Top of Source text

In [6]:
from IPython.core.interactiveshell import InteractiveShell

InteractiveShell.ast_node_interactivity = "all"

## Linera Regression

the most common performance measure of a regression model is the Root Mean Square Error (RMSE)

In [1]:
import numpy as np
X = 2 * np.random.rand(100, 1)
y = 4 + 3 * X + np.random.randn(100, 1)

The Normal Equation: 
$\hat{\theta} = (X^TX)^{-1}X^Ty$

In [2]:
X_b = np.c_[np.ones((100, 1)), X] # add x0 = 1 to each instance
theta_best = np.linalg.inv(X_b.T.dot(X_b)).dot(X_b.T).dot(y)
theta_best

array([[ 3.91992426],
       [ 3.09086772]])

Equivalent code using sklearn:

In [8]:
from sklearn.linear_model import LinearRegression
lin_reg = LinearRegression()
lin_reg.fit(X, y)
lin_reg.intercept_, lin_reg.coef_

X_new = np.array([[0], [2]])
lin_reg.predict(X_new)

LinearRegression(copy_X=True, fit_intercept=True, n_jobs=1, normalize=False)

(array([ 3.91992426]), array([[ 3.09086772]]))

array([[  3.91992426],
       [ 10.1016597 ]])

## Gradient Descent
- MSE cost function for a Linear Regression model happens to be a convex function
- the cost function has the shape of a bowl, but it can be an elongated bowl if the features have very
different scales.

When using Gradient Descent, you should ensure that all features have a similar scale (e.g., using Scikit-Learn’s StandardScaler
class), or else it will take much longer to converge.

### Batch Gradient Descent
Notice that this formula involves calculations over the __full__ training set X, at each Gradient Descent step! This is why the algorithm
is called Batch Gradient Descent: it uses the __whole__ batch of training data at every step. As a result it is terribly slow on very
large training sets. However, Gradient Descent scales well
with the number of features; training a Linear Regression model when there are hundreds of thousands of features is much faster
using Gradient Descent than using the Normal Equation.

Bottom of Source text

**Directions:**
List every import statement in the linear regression text above, in the order in which they appear.

Top of Entries provided

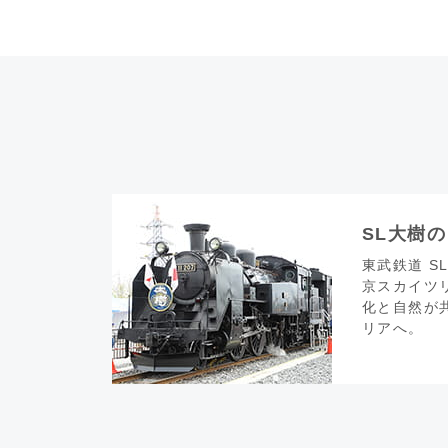
SL大樹
東武鉄道 S
京スカイツ
化と自然が
リアへ。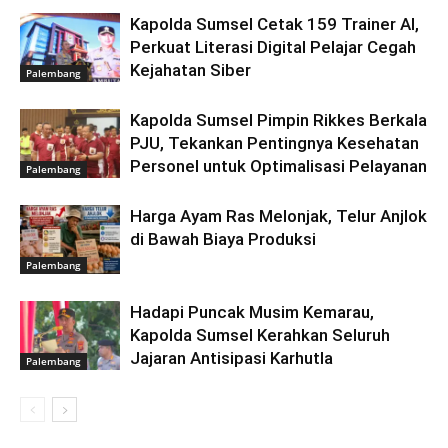
Kapolda Sumsel Cetak 159 Trainer AI,
Perkuat Literasi Digital Pelajar Cegah
Kejahatan Siber
Palembang
Kapolda Sumsel Pimpin Rikkes Berkala
PJU, Tekankan Pentingnya Kesehatan
Personel untuk Optimalisasi Pelayanan
Palembang
Harga Ayam Ras Melonjak, Telur Anjlok
di Bawah Biaya Produksi
Palembang
Hadapi Puncak Musim Kemarau,
Kapolda Sumsel Kerahkan Seluruh
Jajaran Antisipasi Karhutla
Palembang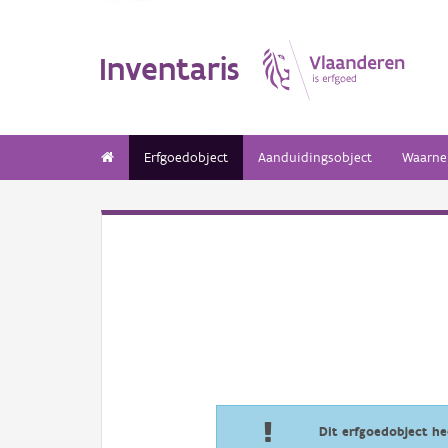
Inventaris
Erfgoedobject
Aanduidingsobject
Waarne
Dit erfgoedobject h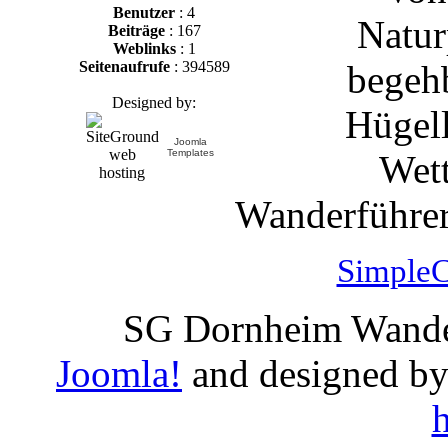
Benutzer
: 4
Natur
Beiträge
: 167
Weblinks
: 1
begeh
Seitenaufrufe
: 394589
Designed by:
Hügell
Joomla
Templates
Wett
Wanderführer
SimpleC
SG Dornheim Wande
Joomla!
and designed b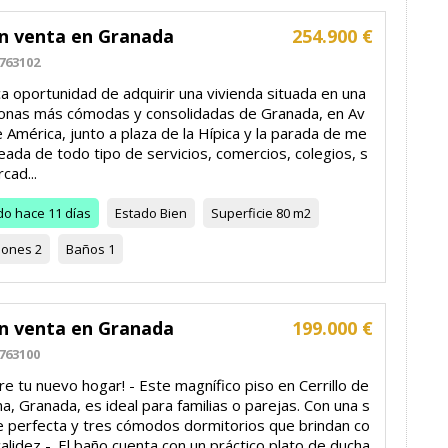
en venta en Granada
254.900 €
763102
a oportunidad de adquirir una vivienda situada en una
zonas más cómodas y consolidadas de Granada, en Av
 América, junto a plaza de la Hípica y la parada de me
eada de todo tipo de servicios, comercios, colegios, s
cad...
do
hace 11 días
Estado
Bien
Superficie
80 m2
iones
2
Baños
1
en venta en Granada
199.000 €
763100
e tu nuevo hogar! - Este magnífico piso en Cerrillo de
, Granada, es ideal para familias o parejas. Con una s
ie perfecta y tres cómodos dormitorios que brindan co
calidez -. El baño cuenta con un práctico plato de ducha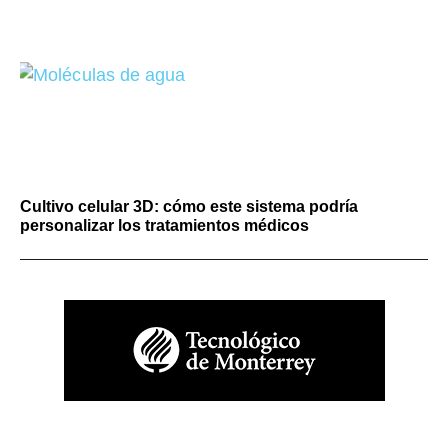
Cultivo celular 3D: cómo este sistema podría
personalizar los tratamientos médicos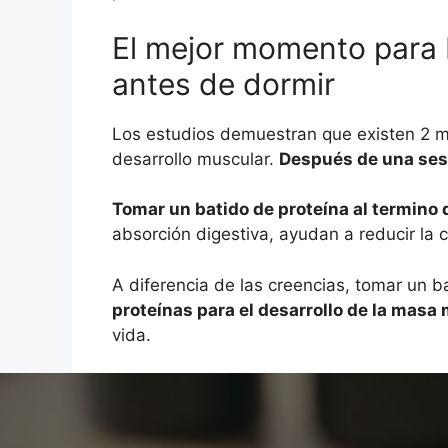
El mejor momento para 
antes de dormir
Los estudios demuestran que existen 2 
desarrollo muscular.
Después de una sesi
Tomar un batido de proteína al termino
absorción digestiva, ayudan a reducir la 
A diferencia de las creencias, tomar un b
proteínas para el desarrollo de la masa
vida.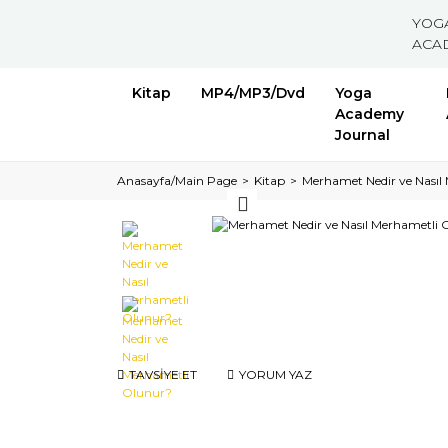
YOG
ACA
Kitap
MP4/MP3/Dvd
Yoga
Academy
Journal
Anasayfa/Main Page
Kitap
Merhamet Nedir ve Nasıl
TAVSİYE ET
YORUM YAZ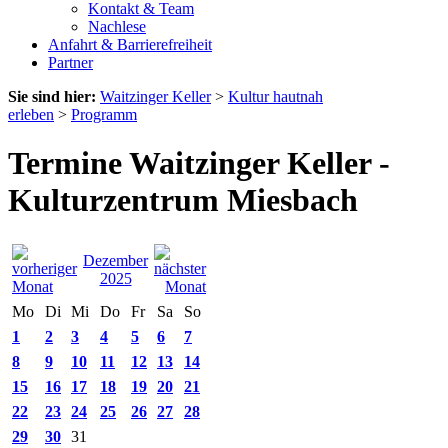
Kontakt & Team
Nachlese
Anfahrt & Barrierefreiheit
Partner
Sie sind hier:
Waitzinger Keller
>
Kultur hautnah
erleben
>
Programm
Termine Waitzinger Keller -
Kulturzentrum Miesbach
Dezember
2025
Mo
Di
Mi
Do
Fr
Sa
So
1
2
3
4
5
6
7
8
9
10
11
12
13
14
15
16
17
18
19
20
21
22
23
24
25
26
27
28
29
30
31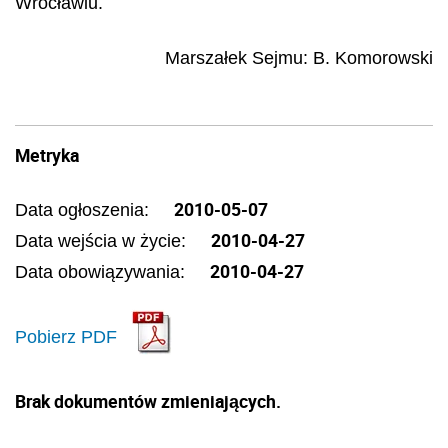
Wrocławiu.
Marsza
ł
ek Sejmu:
B. Komorowski
Metryka
2010-05-07
Data ogłoszenia:
2010-04-27
Data wejścia w życie:
2010-04-27
Data obowiązywania:
Pobierz PDF
Brak dokumentów zmieniających.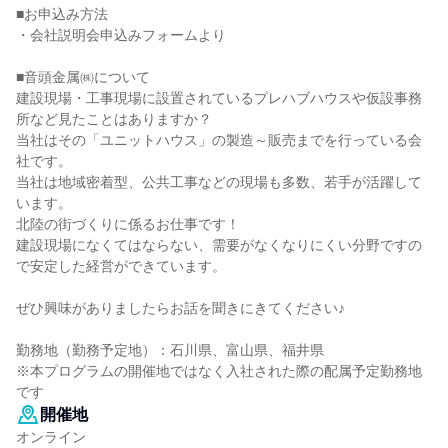
■お申込み方法
・会社説明会申込みフォームより
■音頭金属㈱について
建設現場・工事現場に設置されているプレハブハウスや仮設事務
所など見たことはありますか？
当社はその「ユニットハウス」の製造～販売までを行っている会
社です。
当社は地域密着型、公共工事などの現場も多数、若手が活躍して
います。
北陸の街づくりに係るお仕事です！
建設現場になくてはならない、需要がなくなりにくい分野ですの
で安定した経営ができています。
ぜひ興味がありましたらお話を聞きにきてください♪
勤務地（勤務予定地）：石川県、富山県、福井県
※本プログラムの開催地ではなく入社された際の配属予定勤務地
です
開催地
オンライン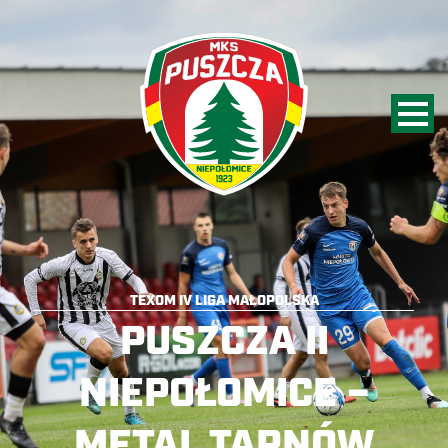
TEXOM IV LIGA MAŁOPOLSKA
PUSZCZA II
NIEPOŁOMICE –
METAL TARNÓW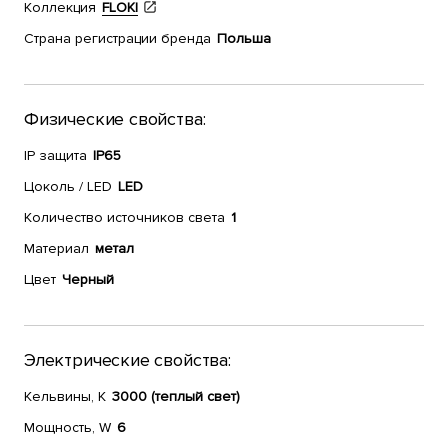
Коллекция
FLOKI
Страна регистрации бренда
Польша
Физические свойства:
IP защита
IP65
Цоколь / LED
LED
Количество источников света
1
Материал
метал
Цвет
Черный
Электрические свойства:
Кельвины, К
3000 (теплый свет)
Мощность, W
6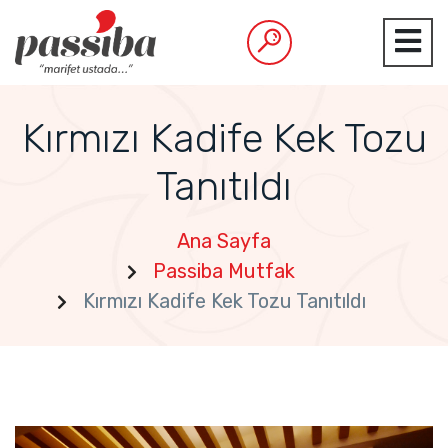
Kırmızı Kadife Kek Tozu
Tanıtıldı
Ana Sayfa
Passiba Mutfak
Kırmızı Kadife Kek Tozu Tanıtıldı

Bottom of Entries provided

**Output for this exercise:**
from IPython.core.interactiveshell import InteractiveShell
import numpy as np
from sklearn.linear_model import LinearRegression